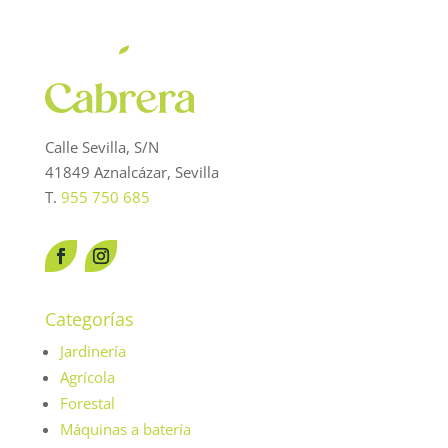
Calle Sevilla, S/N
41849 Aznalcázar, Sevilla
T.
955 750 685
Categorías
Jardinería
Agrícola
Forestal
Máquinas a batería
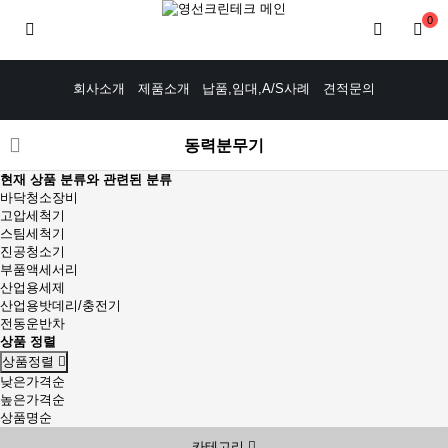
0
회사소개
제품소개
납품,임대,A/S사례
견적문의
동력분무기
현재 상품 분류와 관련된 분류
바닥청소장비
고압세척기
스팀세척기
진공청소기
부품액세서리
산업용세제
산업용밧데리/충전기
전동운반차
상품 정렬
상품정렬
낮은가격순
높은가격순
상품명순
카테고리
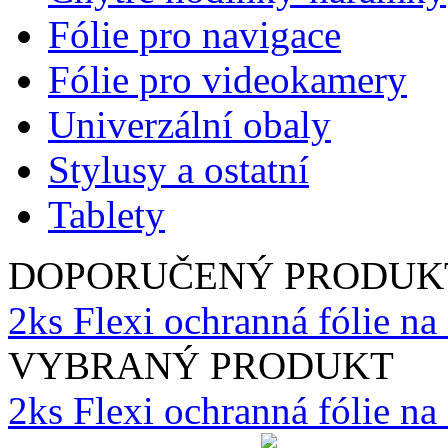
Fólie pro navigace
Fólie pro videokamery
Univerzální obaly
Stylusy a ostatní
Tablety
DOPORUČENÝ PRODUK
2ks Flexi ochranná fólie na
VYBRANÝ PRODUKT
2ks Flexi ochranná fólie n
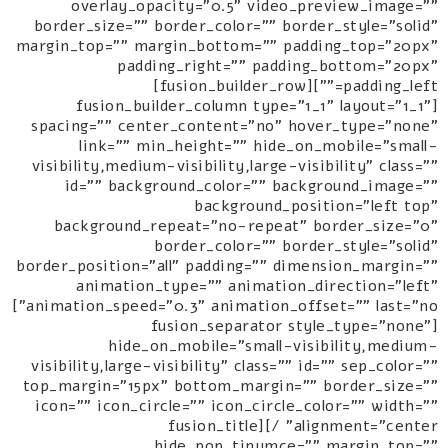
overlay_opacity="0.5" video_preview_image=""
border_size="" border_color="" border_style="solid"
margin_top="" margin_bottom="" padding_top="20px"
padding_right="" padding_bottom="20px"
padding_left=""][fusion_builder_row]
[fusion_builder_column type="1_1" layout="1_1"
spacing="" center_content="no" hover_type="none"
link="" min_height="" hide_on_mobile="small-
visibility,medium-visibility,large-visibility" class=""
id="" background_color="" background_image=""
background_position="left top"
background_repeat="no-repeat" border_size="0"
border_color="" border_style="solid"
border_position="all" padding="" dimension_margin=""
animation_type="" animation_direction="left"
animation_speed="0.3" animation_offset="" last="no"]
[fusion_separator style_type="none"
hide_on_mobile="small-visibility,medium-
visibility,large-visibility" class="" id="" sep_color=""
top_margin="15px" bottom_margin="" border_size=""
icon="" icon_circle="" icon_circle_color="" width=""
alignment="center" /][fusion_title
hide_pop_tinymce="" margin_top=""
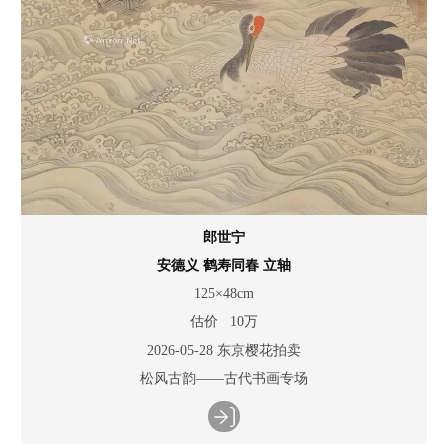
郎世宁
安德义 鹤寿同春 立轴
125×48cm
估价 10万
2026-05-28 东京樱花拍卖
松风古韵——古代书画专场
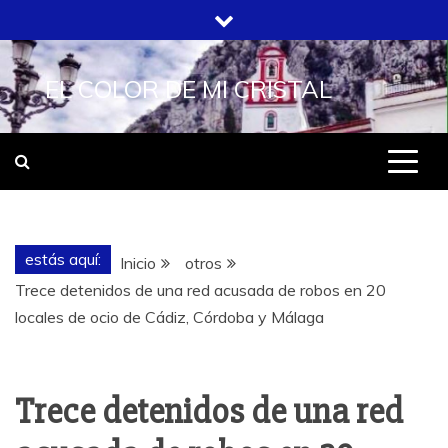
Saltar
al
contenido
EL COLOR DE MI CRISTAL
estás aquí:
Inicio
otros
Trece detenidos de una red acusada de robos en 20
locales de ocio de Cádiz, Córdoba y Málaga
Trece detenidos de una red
--
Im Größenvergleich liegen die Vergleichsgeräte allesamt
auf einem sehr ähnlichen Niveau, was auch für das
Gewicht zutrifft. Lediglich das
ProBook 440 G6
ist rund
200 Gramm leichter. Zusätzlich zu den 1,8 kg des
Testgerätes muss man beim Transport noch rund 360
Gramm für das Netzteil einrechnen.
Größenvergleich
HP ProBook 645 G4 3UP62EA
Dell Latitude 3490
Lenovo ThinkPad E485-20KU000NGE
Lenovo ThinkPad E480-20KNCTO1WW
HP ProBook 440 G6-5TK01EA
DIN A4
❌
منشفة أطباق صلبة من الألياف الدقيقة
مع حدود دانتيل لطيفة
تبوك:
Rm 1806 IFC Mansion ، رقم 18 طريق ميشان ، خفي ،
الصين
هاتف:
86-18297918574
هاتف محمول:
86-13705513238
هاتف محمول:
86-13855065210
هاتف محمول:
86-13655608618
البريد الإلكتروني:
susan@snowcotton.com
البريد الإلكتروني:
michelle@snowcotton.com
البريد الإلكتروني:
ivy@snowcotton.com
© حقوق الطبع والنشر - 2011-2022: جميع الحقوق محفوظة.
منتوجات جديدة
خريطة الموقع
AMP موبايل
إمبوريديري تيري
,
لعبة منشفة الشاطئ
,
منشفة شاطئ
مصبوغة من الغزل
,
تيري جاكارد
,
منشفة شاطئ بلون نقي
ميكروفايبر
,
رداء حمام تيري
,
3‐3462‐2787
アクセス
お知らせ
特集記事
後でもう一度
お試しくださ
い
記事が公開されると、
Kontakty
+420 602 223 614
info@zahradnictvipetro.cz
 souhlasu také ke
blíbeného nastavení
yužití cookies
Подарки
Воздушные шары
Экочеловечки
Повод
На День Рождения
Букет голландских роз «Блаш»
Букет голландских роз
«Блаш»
* * *
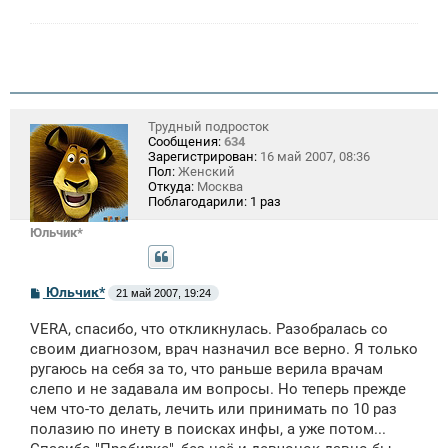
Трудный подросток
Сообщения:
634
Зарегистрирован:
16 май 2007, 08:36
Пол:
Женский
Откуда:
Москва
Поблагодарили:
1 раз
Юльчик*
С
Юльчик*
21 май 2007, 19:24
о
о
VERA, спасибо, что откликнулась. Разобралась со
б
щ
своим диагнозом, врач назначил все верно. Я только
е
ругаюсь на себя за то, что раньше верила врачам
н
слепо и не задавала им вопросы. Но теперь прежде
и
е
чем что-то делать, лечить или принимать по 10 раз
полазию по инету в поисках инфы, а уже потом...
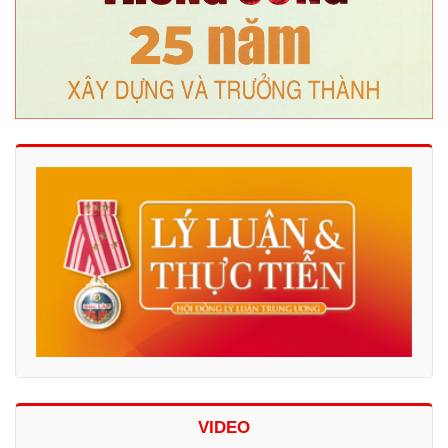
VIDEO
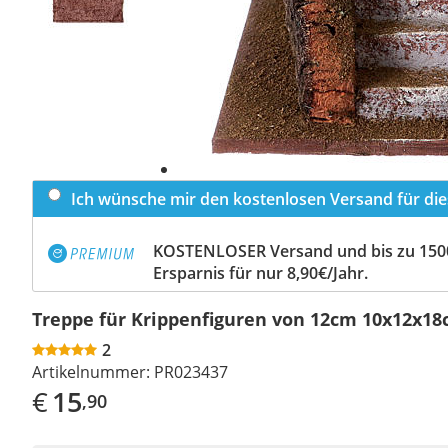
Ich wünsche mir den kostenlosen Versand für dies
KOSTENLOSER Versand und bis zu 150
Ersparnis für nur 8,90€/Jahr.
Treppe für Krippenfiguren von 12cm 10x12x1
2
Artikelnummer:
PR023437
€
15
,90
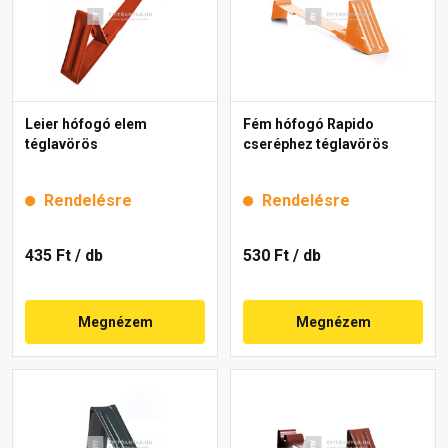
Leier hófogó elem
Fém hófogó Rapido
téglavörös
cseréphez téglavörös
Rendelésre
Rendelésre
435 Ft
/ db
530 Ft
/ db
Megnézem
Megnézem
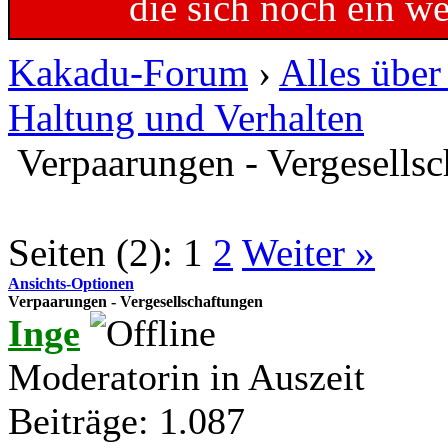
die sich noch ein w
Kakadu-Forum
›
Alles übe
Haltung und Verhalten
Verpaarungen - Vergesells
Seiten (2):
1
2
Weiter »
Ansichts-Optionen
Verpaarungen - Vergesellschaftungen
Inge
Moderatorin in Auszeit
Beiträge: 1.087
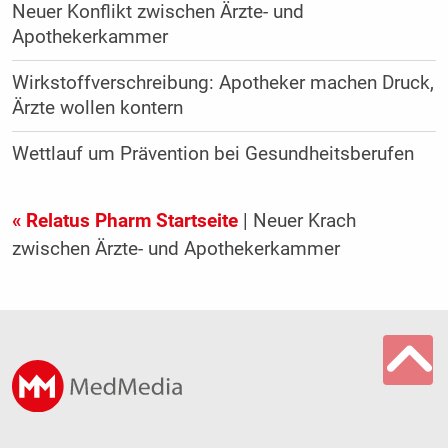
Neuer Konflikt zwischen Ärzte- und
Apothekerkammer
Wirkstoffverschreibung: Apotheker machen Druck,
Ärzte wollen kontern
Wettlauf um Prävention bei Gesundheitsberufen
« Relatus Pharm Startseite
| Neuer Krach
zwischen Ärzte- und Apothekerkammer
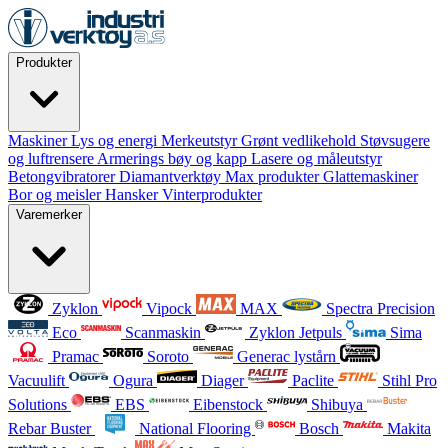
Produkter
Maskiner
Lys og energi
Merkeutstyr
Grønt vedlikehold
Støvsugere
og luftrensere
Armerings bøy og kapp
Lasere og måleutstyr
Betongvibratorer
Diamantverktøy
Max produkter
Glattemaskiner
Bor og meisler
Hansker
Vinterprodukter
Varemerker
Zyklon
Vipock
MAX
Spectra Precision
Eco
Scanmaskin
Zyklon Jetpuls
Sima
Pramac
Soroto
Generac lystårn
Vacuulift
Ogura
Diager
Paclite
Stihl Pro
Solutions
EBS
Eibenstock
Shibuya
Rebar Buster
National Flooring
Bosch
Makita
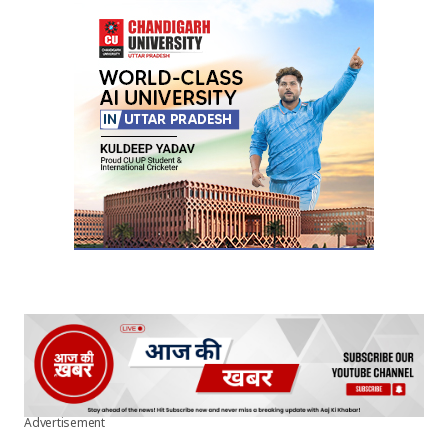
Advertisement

## [HOW TO COMPLETE THIS TASK]
From the entries above, extract every line where the word "Gramm" appears.

## [RESULT]
200 Gramm leichter. Zusätzlich zu den 1,8 kg des
Gramm für das Netzteil einrechnen.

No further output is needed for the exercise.